Is there a closed form of this:

$$1!+\dfrac{1}{2!+\dfrac{1}{3!+\dfrac{1}{4!+\ldots}}}$$

• It is interesting . and can't see it.hope someone take some usefull [Continued fraction]:mathworld.wolfram.com/ContinuedFraction Dec 19, 2014 at 11:36
• not too far from $459/314$ Dec 19, 2014 at 11:47
• $1.461783355000579602560079367$ is the value of the number. Dec 19, 2014 at 12:17
• $\large \frac{55099}{37693}$ is an approximation with an error of abot $10^{-12}$ Dec 19, 2014 at 12:37
• @ajotatxe Careful with that bet or you might end up like Robespierre! (I guess "almost all" real numbers are transcendental, so you might be safe ...) Dec 19, 2014 at 17:00

My 2 cents worth.

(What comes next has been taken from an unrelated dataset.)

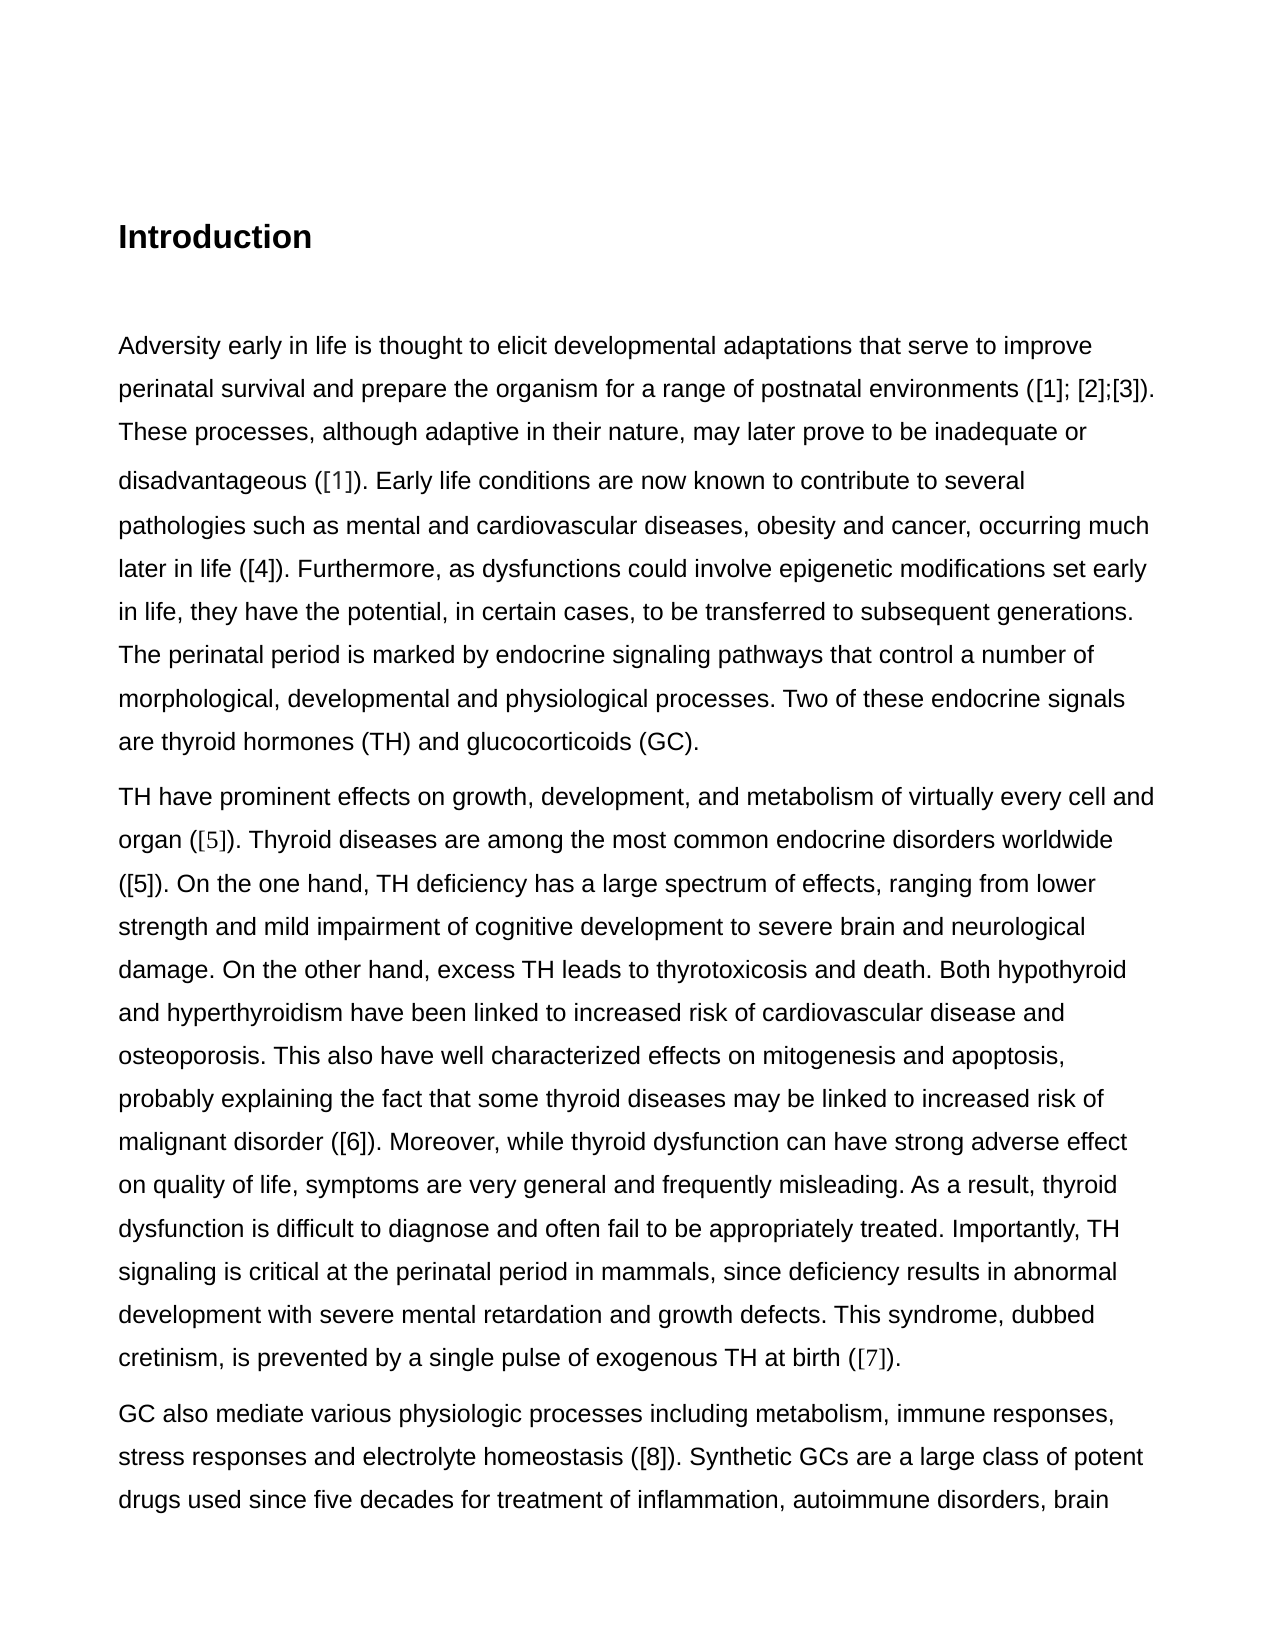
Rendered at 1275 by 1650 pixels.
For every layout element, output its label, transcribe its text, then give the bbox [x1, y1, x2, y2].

Here is a Pascal program snippet that does Peter's job; actually half of it due to Delphi's double precision limitations. Backward recursion is the clue (again).

program Peter;
procedure fraction;
var
a : double;
f,k : integer;
begin
f := 1*2*3*4*5*6*7*8*9*10;
k := 10; a := f;
while k > 1 do
begin
f := f div k;
a := 1/a+f;
k := k-1;
end;
Writeln(a);
end;
begin
fraction;
end.

Output:
 1.46178335500058E+0000

Closed form? I don't think so.